Pesticides and Pollution. Insects as Disease Vectors
The enormous economic impact of insect pests has led to the creation of a massive pesticide industry. And this in turn has enabled the continued development of an increasingly intensive agriculture. During the twentieth century, in particular after World War II, the industrialization of farming had a major effect on what was previously very much the pastoral ecology of cultivated land, and it changed the visual appearance of the farmed landscape as arable land increased.
Modern farming is also driven by mechanization and the availability of chemical fertilizers, but the widespread use of chemical pesticides has played a major role in changing the very look of the land.
Although pesticides have increased yields and improved crop quality to feed a burgeoning population, they have given rise to their own problems—pollution of neighboring ecosystems and poisoning of nontarget organisms, including humans.
The best-documented case is the rise in the use of dichlorodiphenyltrichlorethane (DDT) and its subsequent withdrawal because of its toxicity to wild birds, other animals, and humans. New synthetic pesticides continue to be developed, but at the same time many that have been in long use are regularly withdrawn because of new or increasing toxicity fears.
Recent moves away from chemical crop protection by the genetic modification (GM) of plants to induce them to synthesize their own internal insecticides are surrounded by controversy and widespread public skepticism. Fears of the impact of insecticidal GM genes "escaping" into the wider environment are still great, primarily because the possible side-effects are presently unquantifiable.

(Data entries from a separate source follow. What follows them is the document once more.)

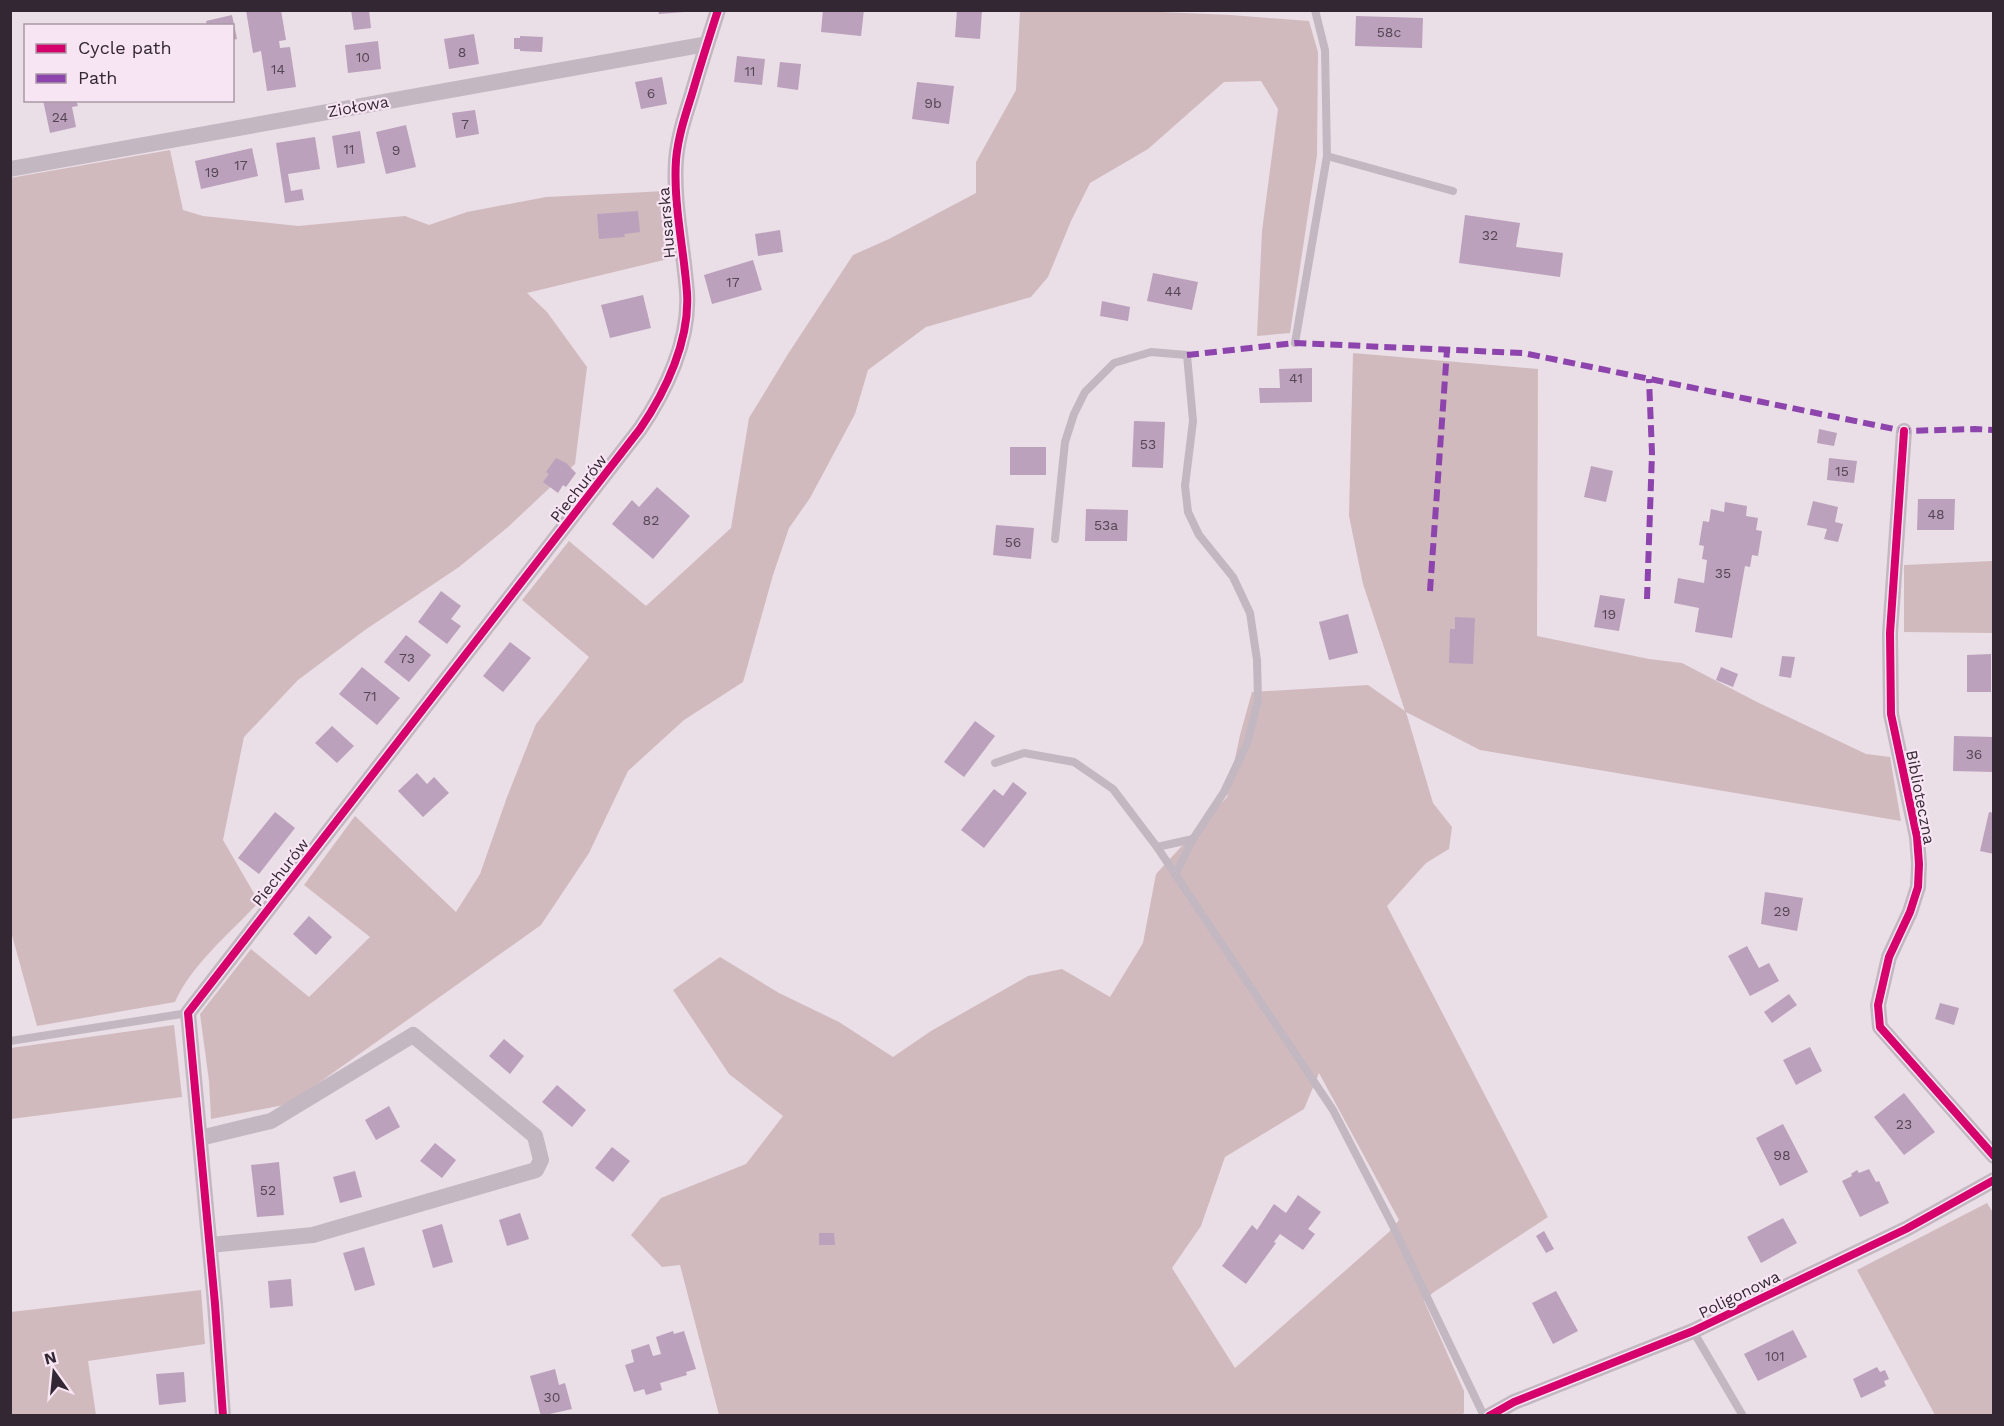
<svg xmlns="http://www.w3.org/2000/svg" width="2004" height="1426" viewBox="0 0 2004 1426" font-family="'Work Sans',sans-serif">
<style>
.green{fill:#d1babd;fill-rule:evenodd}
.building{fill:#bba1bc}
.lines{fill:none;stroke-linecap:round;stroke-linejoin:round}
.service{stroke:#c3b8c1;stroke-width:8}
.minor{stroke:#c3b8c1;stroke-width:16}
.quiet{stroke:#8e44ad;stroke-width:6;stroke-dasharray:12 6;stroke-linecap:butt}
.cycleway-casing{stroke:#f7e5f3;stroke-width:11}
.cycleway{stroke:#d6006c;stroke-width:8}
.labels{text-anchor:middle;stroke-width:4.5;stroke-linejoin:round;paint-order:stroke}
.number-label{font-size:14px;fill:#554655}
.street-label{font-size:16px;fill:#332733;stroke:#f7e5f3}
</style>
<rect width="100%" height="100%" fill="#eadee7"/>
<!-- green -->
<g class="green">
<polygon points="1115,10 1231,15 1309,21 1318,52 1317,155 1290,333 1257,336 1262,231 1278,109 1261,81 1224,82 1148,149 1090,183 1071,221 1048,277 1031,297 926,327 868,370 855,414 810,498 789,528 773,575 743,682 684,720 628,771 589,853 541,925 289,1104 211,1119 209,1081 200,1014 251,949 309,997 370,937 304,885 355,816 456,912 480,874 507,797 536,724 589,657 522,600 569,541 646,606 731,528 749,418 788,354 853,255 889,239 976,193 976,162 1016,90 1020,11"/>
<path d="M 170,150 L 183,210 L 203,216 L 298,226 L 405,216 L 429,225 L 467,212 L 546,197 L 666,191 L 672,258 L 527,293 L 547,312 L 587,367 L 575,464 L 508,527 L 459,567 L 365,630 L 298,680 L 244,737 L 223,840 L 259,902 C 232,931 191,965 175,1002 L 37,1026 L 10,928 L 10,178 Z"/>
<path d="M 1353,353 L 1538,369 L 1537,636 L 1649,659 L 1682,663 L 1757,702 L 1866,754 L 1890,757 L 1901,821 L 1480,750 L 1406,712 L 1433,803 L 1452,827 L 1449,849 L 1426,863 L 1387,906 L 1548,1217 L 1434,1292 L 1424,1301 L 1464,1391 L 1464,1413 L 1461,1415 L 719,1415 L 680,1265 L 662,1267 L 631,1235 L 661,1198 L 746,1164 L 783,1116 L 729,1074 L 673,990 L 720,957 L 779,993 L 839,1022 L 893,1057 L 931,1031 L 1028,976 L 1062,969 L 1110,997 L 1143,943 L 1156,874 L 1227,797 L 1240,735 L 1252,692 L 1368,685 L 1405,711 L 1363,584 L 1349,516 ZM 1319,1073 L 1399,1220 L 1389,1232 L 1235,1368 L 1172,1268 L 1201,1226 L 1225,1157 L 1304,1109 Z"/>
<polygon points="1993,561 1993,633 1904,632 1904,565"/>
<polygon points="174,1025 182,1097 11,1119 11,1048"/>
<polygon points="1987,1203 1994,1214 1993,1415 1935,1415 1857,1270"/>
<polygon points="201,1290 205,1344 88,1361 96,1415 11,1415 11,1312"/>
</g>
<!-- building -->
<g class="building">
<polygon points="246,10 281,10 286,40 279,41 280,48 290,47 296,87 267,91 261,51 253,53"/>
<polygon points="351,10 369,10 371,28 354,30"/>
<polygon points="658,10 684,10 684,12 659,14"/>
<polygon points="823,10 864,10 861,36 821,32"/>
<polygon points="957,10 982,10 980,39 955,37"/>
<polygon points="232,15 237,39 232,40 232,26 207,26 206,21"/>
<polygon points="1356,16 1423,18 1422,48 1355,46"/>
<polygon points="474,34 479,64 449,69 444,39"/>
<polygon points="520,36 543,37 542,52 520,51 520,49 514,49 514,38 520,38"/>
<polygon points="378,41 381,69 348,73 345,45"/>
<polygon points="737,56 765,59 762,85 734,82"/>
<polygon points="780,62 801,64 798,90 777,87"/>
<polygon points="662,77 667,104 641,109 635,82"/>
<polygon points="917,82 954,86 949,124 912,119"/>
<polygon points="43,100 76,100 78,106 72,107 76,127 50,133"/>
<polygon points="475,110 479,134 456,138 452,113"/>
<polygon points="406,125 416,167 386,174 376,132"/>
<polygon points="360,131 365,163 337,168 332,136"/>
<polygon points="315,137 320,169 288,174 291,191 302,189 304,200 285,203 276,143"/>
<polygon points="252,148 258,176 201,189 195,161"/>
<polygon points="638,211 640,232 624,234 625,237 599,239 597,214"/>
<polygon points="1465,215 1520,223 1516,247 1563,253 1560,277 1459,263"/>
<polygon points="780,230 783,252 758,256 755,234"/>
<polygon points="753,260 762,290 712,304 704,275"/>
<polygon points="1153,273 1198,282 1192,310 1147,301"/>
<polygon points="643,295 651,328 610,338 601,305"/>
<polygon points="1102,301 1130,307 1128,321 1100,316"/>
<polygon points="1312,368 1312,402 1260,403 1259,388 1280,388 1279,369"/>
<polygon points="1134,421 1165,422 1163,468 1132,467"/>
<polygon points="1819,429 1837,433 1834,446 1817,443"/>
<rect x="1010" y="447" width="36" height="28"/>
<polygon points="556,458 566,463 576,473 566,487 563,485 558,493 543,482 549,474 546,472"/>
<polygon points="1829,458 1857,461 1854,483 1827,480"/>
<polygon points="1591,466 1613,471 1606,502 1584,497"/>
<polygon points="657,487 690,516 653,559 612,524 632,500 639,507"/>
<polygon points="1918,499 1955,499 1954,530 1917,530"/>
<polygon points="1813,501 1838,507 1835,522 1843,524 1838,542 1824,539 1827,529 1807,525"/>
<polygon points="1725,502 1747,506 1746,516 1758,518 1756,530 1762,531 1758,556 1752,555 1750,567 1745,566 1732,638 1695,632 1699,608 1674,603 1678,578 1704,583 1707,560 1702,559 1704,546 1699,545 1703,521 1709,522 1711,509 1724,512"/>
<polygon points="1086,509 1128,510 1127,541 1085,541"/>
<polygon points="996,525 1034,528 1031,559 993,555"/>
<polygon points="441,591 461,606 451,619 461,626 447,644 418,622"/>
<polygon points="1600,595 1625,599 1619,631 1594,627"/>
<polygon points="1348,614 1358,653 1329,660 1319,622"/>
<polygon points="1455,617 1475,618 1473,664 1449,663 1450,629 1455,629"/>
<polygon points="406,635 431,655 409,682 384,662"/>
<polygon points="510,642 531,658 503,692 483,676"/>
<polygon points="1991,654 1991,692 1967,692 1967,655"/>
<polygon points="1782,656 1795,657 1791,678 1779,676"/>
<polygon points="362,667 400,698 377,725 339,694"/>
<polygon points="1721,667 1738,674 1733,687 1716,680"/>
<polygon points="975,721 995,736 964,777 944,762"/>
<polygon points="332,726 354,746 337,763 315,743"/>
<polygon points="1954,736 1994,737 1994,772 1953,771"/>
<polygon points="417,773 427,784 434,777 449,793 423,817 398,791"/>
<polygon points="1013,782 1027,793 984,848 961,830 994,789 1003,796"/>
<polygon points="275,812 295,828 259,874 238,858"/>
<polygon points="1989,812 1994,813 1994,854 1980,851"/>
<polygon points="1765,892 1803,898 1797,931 1761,924"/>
<polygon points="309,916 332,937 316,955 293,934"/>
<polygon points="1747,946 1759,968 1769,963 1779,981 1750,996 1728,956"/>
<polygon points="1789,994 1797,1005 1772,1023 1764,1012"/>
<polygon points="1940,1003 1959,1008 1954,1025 1935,1019"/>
<polygon points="504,1039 524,1056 510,1074 489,1056"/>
<polygon points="1810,1047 1822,1071 1796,1085 1783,1060"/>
<polygon points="557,1085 586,1110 572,1127 542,1102"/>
<polygon points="1904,1093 1935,1132 1904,1155 1874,1117"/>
<polygon points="389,1106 400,1127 376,1140 365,1120"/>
<polygon points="1783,1124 1808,1172 1780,1186 1756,1138"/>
<polygon points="435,1143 456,1160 442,1178 420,1161"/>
<polygon points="612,1147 630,1161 613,1182 595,1168"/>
<polygon points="279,1162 284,1215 257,1217 251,1165"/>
<polygon points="1869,1169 1876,1182 1879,1181 1889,1203 1860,1217 1842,1181 1852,1176 1851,1174 1857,1170 1859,1173"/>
<polygon points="355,1171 362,1197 340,1203 333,1177"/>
<polygon points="1298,1195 1321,1212 1308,1229 1315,1234 1303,1250 1280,1234 1274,1242 1276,1243 1246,1284 1222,1266 1252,1225 1257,1230 1274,1204 1286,1213"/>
<polygon points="520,1213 529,1239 507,1246 499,1220"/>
<polygon points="1783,1218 1797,1243 1761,1263 1747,1237"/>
<polygon points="442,1224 453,1262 433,1268 422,1230"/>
<polygon points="1544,1231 1554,1249 1546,1253 1536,1236"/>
<polygon points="819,1233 834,1233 835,1245 819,1245"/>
<polygon points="364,1247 375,1285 355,1291 343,1253"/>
<polygon points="291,1279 293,1306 270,1308 268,1281"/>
<polygon points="1556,1291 1578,1331 1553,1344 1532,1303"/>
<polygon points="1793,1330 1807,1357 1758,1381 1744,1354"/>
<polygon points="673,1331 674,1334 684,1331 696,1369 686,1372 687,1375 660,1383 662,1390 646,1395 644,1389 634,1392 625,1365 634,1362 631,1350 649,1344 653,1356 661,1354 656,1337"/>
<polygon points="1877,1367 1880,1372 1885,1370 1889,1379 1884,1381 1886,1386 1861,1398 1853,1379"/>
<polygon points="555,1369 559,1385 565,1383 572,1409 541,1416 530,1376"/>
<polygon points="184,1372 186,1402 159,1405 156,1374"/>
</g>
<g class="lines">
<!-- service -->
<g class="service">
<polyline points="1315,10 1325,50 1327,156 1453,191"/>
<polyline points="1295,343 1327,156"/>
<polyline points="1055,539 1065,442 1074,414 1085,392 1114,363 1151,352 1187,355 1193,421 1185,486 1188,512 1199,535 1233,577 1250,613 1257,660 1258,700 1248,741 1224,792 1193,839 1175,875"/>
<polyline points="995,763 1024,753 1074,762 1113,789 1157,847 1333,1110 1393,1226 1484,1416"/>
<polyline points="1157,847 1193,839"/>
<polyline points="10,1041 188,1013"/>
<polyline points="1693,1331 1743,1416"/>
</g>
<!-- minor -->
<g class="minor">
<polyline points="10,169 707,44"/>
<polyline points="1904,431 1890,633 1891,714 1917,837 1919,864 1918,887 1910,912 1889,957 1878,1005 1880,1027 1994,1156"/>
<polyline points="200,1138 271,1121 413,1035 535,1136 541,1160 536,1170 313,1235 210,1245"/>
<path d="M 223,1416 L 215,1304 L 188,1013 L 640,429 C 666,391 690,340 687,293 C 684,249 673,204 676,160 C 678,137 685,116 692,94 C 700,66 709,38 718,10"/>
<polyline points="1489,1416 1514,1402 1693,1331 1906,1229 1994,1180"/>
</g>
<!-- quiet -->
<g class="quiet">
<polyline points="1187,355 1295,343 1523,353 1904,431 1975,429 1994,430"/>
<polyline points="1430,591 1447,350"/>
<polyline points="1647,599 1652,453 1649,379"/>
</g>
<defs>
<g id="cycleway">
<polyline points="1904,431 1890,633 1891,714 1917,837 1919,864 1918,887 1910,912 1889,957 1878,1005 1880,1027 1994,1156"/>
<path d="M 223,1416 L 215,1304 L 188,1013 L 640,429 C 666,391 690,340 687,293 C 684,249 673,204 676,160 C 678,137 685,116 692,94 C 700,66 709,38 718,10"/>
<polyline points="1489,1416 1514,1402 1693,1331 1906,1229 1994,1180"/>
</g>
</defs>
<!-- cycleway casing -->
<use href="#cycleway" class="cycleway-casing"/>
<!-- cycleway -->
<use href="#cycleway" class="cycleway"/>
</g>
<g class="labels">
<!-- number labels -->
<g class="number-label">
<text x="1389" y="37">58c</text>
<text x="462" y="57">8</text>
<text x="363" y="62">10</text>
<text x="278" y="74">14</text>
<text x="750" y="76">11</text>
<text x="651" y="98">6</text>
<text x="933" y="108">9b</text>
<text x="60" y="122">24</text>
<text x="465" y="129">7</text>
<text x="349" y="154">11</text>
<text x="396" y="155">9</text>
<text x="241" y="170">17</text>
<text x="212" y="177">19</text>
<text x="1490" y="240">32</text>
<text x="733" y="287">17</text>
<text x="1173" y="296">44</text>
<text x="1296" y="383">41</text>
<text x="1148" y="449">53</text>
<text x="1842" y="476">15</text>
<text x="1936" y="519">48</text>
<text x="651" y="525">82</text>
<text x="1106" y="530">53a</text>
<text x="1013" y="547">56</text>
<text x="1723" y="578">35</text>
<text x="1609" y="619">19</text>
<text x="407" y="663">73</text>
<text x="370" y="701">71</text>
<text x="1974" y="759">36</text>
<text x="1782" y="916">29</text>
<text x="1904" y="1129">23</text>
<text x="1782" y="1160">98</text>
<text x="268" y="1195">52</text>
<text x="1775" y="1361">101</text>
<text x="552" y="1402">30</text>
</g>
<!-- street labels -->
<g class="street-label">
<text transform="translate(358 106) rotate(-10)" y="6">Ziołowa</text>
<text transform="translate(666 223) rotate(-95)" y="6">Husarska</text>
<text transform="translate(578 488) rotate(-52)" y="6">Piechurów</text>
<text transform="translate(1921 797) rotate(79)" y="6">Biblioteczna</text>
<text transform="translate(280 872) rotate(-52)" y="6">Piechurów</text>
<text transform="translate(1739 1294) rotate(-26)" y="6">Poligonowa</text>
</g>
</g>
<!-- border -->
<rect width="2004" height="1426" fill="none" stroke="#332733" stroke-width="24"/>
<!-- legend -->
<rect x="24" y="24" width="210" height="78" fill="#f7e5f3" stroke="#a999a6" stroke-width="1.5"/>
<rect x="36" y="44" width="30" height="9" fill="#d6006c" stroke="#a999a6" stroke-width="1.5"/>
<text x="78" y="54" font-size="18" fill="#332733">Cycle path</text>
<rect x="36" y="74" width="30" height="9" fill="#8e44ad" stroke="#a999a6" stroke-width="1.5"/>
<text x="78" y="84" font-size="18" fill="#332733">Path</text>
<!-- north arrow -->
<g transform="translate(54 1372) rotate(345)" stroke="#f7e5f3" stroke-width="4.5" paint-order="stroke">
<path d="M0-4.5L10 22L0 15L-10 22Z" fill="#332733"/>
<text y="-9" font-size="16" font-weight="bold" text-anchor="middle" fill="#332733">N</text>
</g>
</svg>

A smaller number of insect pests attack stock animals, but they can nevertheless wreak major economic havoc. Blood-sucking lice, flies, and fleas spread disease and reduce stock viability. The veterinary pesticide industry is also a major market, and increasing use of chemicals on farm animals and household pets threatens a new ecological side-effect.
Systemic pesticides called "ivermectins," injected into the flesh of the animal or given orally against intestinal worms, create what is in effect insecticidal dung. The normal dungfeeding community of beetles and flies that harmlessly recycles this waste material cannot feed, and large quantities of animal excrement build up. Some experts worry that this situation echoes an ecological problem experienced in Australia in the middle of the twentieth century.
Native Australian dung beetles, accustomed to feeding in marsupial droppings, were not removing the cow and horse dung that threatened to smother the fertile meadowland. It was only the deliberate introduction of various African dung beetle species that reversed the build-up of ungulate (mammals with hooves) droppings.
Insects as Disease Vectors. Insects cause vast damage to property and plant and animal foods, but that damage pales beside the sickness and enormous loss of human life caused by insect vectors (transmitters) of disease. At the end of the twentieth century, the World Health Organization (WHO) estimated that malaria, transmitted by mosquito bites, affected 267 million people in 103 countries, killing 1-2 million each year.
WHO further estimated that the top five tropical diseases would kill 4 million people a year by 2010. Four of these five diseases— malaria, leishmaniasis, sleeping sickness, and lymphatic filariasis—are spread by insects. (The fifth, schistosomiasis, is carried by freshwater snails.)
Advances in medicine and hygiene have all but eradicated many insect-borne diseases, at least in the West. But historically, and today in some undeveloped countries, there are even bigger killers. Plague, also called the "black death," killed two-thirds of the population as it swept through Europe during the Middle Ages (eleventh to fourteenth centuries). It was transmitted by the tropical rat flea (Xenopsylla cheopsis) and remains a medical hazard in many tropical regions today.
The humble housefly (Musca domestica), breeding in filth and excrement and then visiting human food in dwelling places, is a prime candidate as the most dangerous animal on the planet. It has been recorded as carrying over one hundred pathogens and transmitting sixty-five of them, including bacteria, helminth worms, protozoa, and viruses. It is mainly implicated in the spread of diseases such as dysentery, polio, typhoid, cholera, diphtheria, and tuberculosis.
Widespread sanitary reform during the nineteenth century and the arrival of the refrigerator in the twentieth revolutionized domestic life in the developed world. They created a modern environment where the housefly is surprisingly scarce in the urban homes where it was once a scourge. However, the housefly and close relatives like the bush fly (Musca sorbens) remain major nuisances in Africa, Asia, and Australia.